The Working Culture in a City Surrounded by Culture

 

When I arrived for my first day of work this past Monday, I was extremely nervous to discover what the culture of the company would be like. I had heard so many  people describe the French workplace as extremely formal, hierarchical, etc. So, visions of closed doors, unfriendly faces, and a desk alone in the corner clouded my mind. However, when I called my family that night they immediately asked, “how do you like where you work” and “what is it like?”

My answer? “I love it” and, “google ‘start-up office’.”

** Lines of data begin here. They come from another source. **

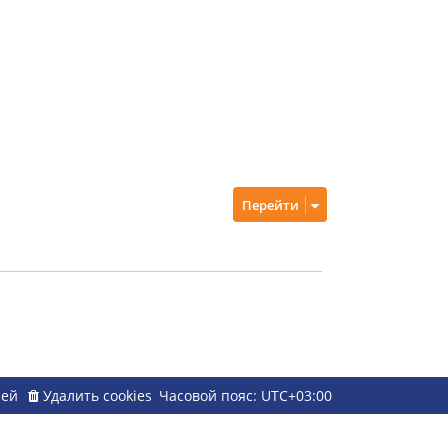
Перейти
ией
Удалить cookies
Часовой пояс:
UTC+03:00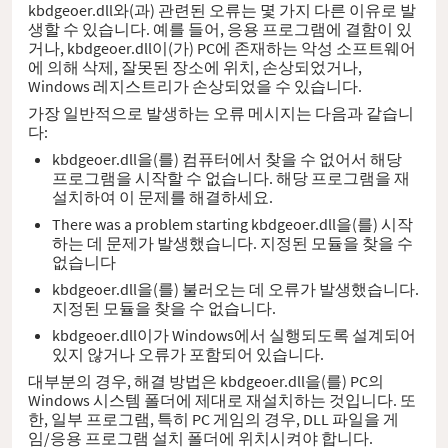
kbdgeoer.dll와(과) 관련된 오류는 몇 가지 다른 이유로 발
생할 수 있습니다. 예를 들어, 응용 프로그램에 결함이 있
거나, kbdgeoer.dll이(가) PC에 존재하는 악성 소프트웨어
에 의해 삭제, 잘못된 장소에 위치, 손상되었거나,
Windows 레지스트리가 손상되었을 수 있습니다.
가장 일반적으로 발생하는 오류 메시지는 다음과 같습니
다:
kbdgeoer.dll을(를) 컴퓨터에서 찾을 수 없어서 해당
프로그램을 시작할 수 없습니다. 해당 프로그램을 재
설치하여 이 문제를 해결하세요.
There was a problem starting kbdgeoer.dll을(를) 시작
하는 데 문제가 발생했습니다. 지정된 모듈을 찾을 수
없습니다
kbdgeoer.dll을(를) 불러오는 데 오류가 발생했습니다.
지정된 모듈을 찾을 수 없습니다.
kbdgeoer.dll이가 Windows에서 실행되도록 설계되어
있지 않거나 오류가 포함되어 있습니다.
대부분의 경우, 해결 방법은 kbdgeoer.dll을(를) PC의
Windows 시스템 폴더에 제대로 재설치하는 것입니다. 또
한, 일부 프로그램, 특히 PC 게임의 경우, DLL 파일을 게
임/응용 프로그램 설치 폴더에 위치시켜야 합니다.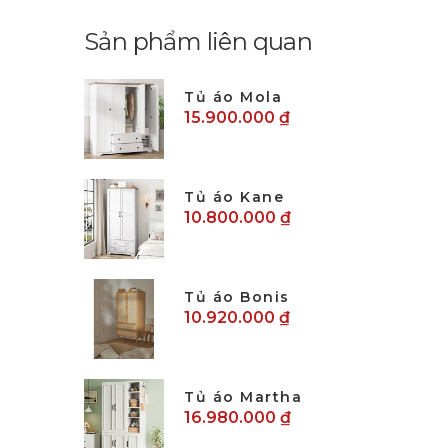
Sản phẩm liên quan
Tủ áo Mola
15.900.000 ₫
Tủ áo Kane
10.800.000 ₫
Tủ áo Bonis
10.920.000 ₫
Tủ áo Martha
16.980.000 ₫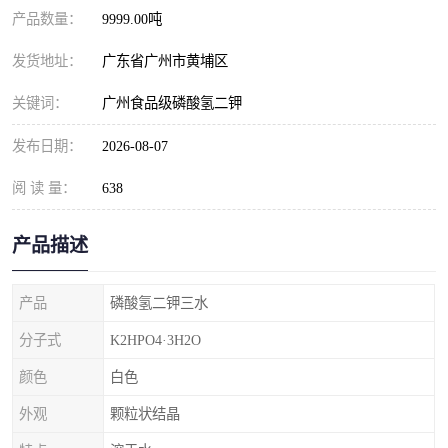
元明粉
产品数量：
9999.00吨
发货地址：
广东省广州市黄埔区
关键词：
广州食品级磷酸氢二钾
发布日期：
2026-08-07
阅 读 量：
638
产品描述
产品
磷酸氢二钾三水
分子式
K2HPO4·3H2O
颜色
白色
外观
颗粒状结晶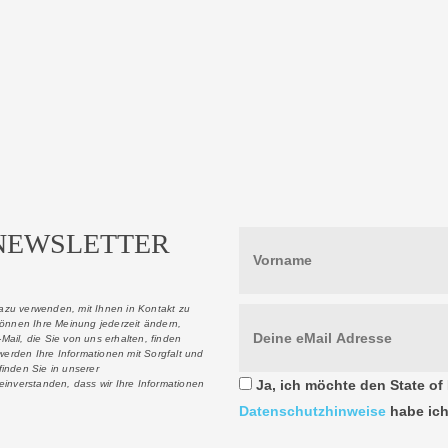
NEWSLETTER
dazu verwenden, mit Ihnen in Kontakt zu
können Ihre Meinung jederzeit ändern,
Mail, die Sie von uns erhalten, finden
werden Ihre Informationen mit Sorgfalt und
inden Sie in unserer
Ja, ich möchte den State of 
einverstanden, dass wir Ihre Informationen
Datenschutzhinweise
habe ich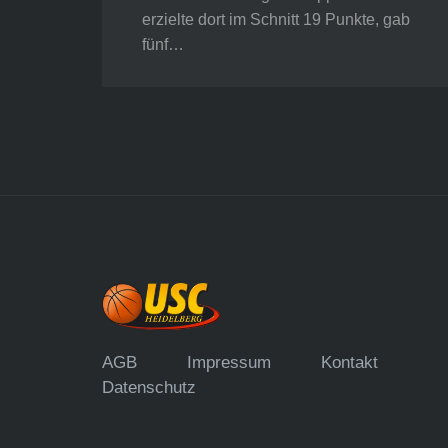
erzielte dort im Schnitt 19 Punkte, gab
fünf…
AGB
Impressum
Kontakt
Datenschutz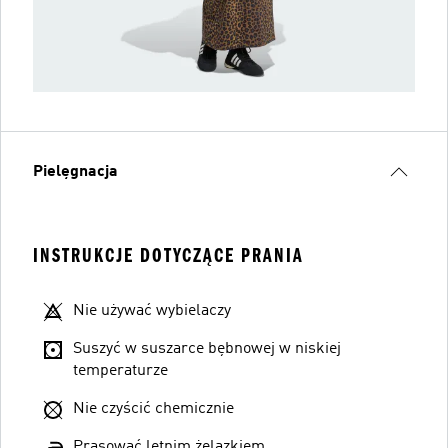
Pielęgnacja
INSTRUKCJE DOTYCZĄCE PRANIA
Nie używać wybielaczy
Suszyć w suszarce bębnowej w niskiej
temperaturze
Nie czyścić chemicznie
Prasować letnim żelazkiem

It’s true. I absolutely love where I work. My co-workers have been not only helpful, but extremely friendly and welcoming. Addtionally, I feel as though my thoughts and inputs have already been valued, even in my first few days at work. And, to top it off, the culture is down-right open, collaborative, creative, and fun.

However, returning to the actual office layout, as I mentioned to my family, it’s a very stereo-typical start-up office. I’m not joking when I say if you google the phrase “start-up office” you’ll get a good idea as to what the space looks like here. Theatre in Paris, the name of the company I work for, shares a building with three or four other startups. The building itself is three stories high and although most of my co-workers work in a cluster of tables on the third floor, you are free to go wherever you like. There’s couches, a ping pong table, a piano, medicine balls, really anything to get the creativity flowing when you need an extra dose of inspiration. All of these elements really contribute to the organization’s open, relaxed, and collaborative environment.

However, it’s not just the space that encourages this, it’s the people who work there, too. Deadlines don’t really seem to exist and there’s not an exact time as to when everyone has to be in the office in the morning. The company is also very small, with about ten other employees, a lot who are interns, as well. There is a lot of independency as each person has their own set of responsibilities to accomplish but there is also a sense that we are all on the same “team”, so to speak. Because there’s a multitude of languages and nationalities amongst one another, we must all work together to ensure that no meaning or message is getting lost in translation, whatever the lanuage may be. Each of us are encouraged to help each other achieve the company’s ultimate goal ( that is, making french theatre more accessible to english speakers). This goal is not something that just french or just english speakers can do. It takes the collaboration of both, which is so unique and interesting to me

For example, a few days before I arrived, the “mother-company” of Theatre in Paris (the company in charge of the subtitling software that we use to project the shows in english) released a new website. I was asked to carefully read the website and make sure it made sense and used “proper” English, as it was written by someone who speaks French but knows English fairly well. So, I read through it and made my corrections and suggestions. Then, my boss and I sat down to discuss my proposed changes. We went through suggestion by suggestion and contemplated what to change and what not to change. Sometimes, my boss was surprised that you could word something one way English. Other times, he said that even if what I said made sense in English, we had to change it because it wouldn’t make sense to “French people who think they understand English”, which I thought was quite amusing.

As I’ve just detailed, the culture at my work place is nothing as I imagined it would be. It was very hands-on and I was given responsibility right away. In general, it was a lot more “open” than I thought it would be. Of course, I can’t speak for other French companies and a large part of me has been wondering if my work is only so open and relaxed because it is a start-up. Whatever the case may be, it has been really eye-opening to me as to what exactly an organization’s culture entails and what type of culture I would like to work in someday. Who knows if it’s “typical” for a French company? In just a few weeks, I’ve learned that there is not an abundance of “typical” in The City of Lights.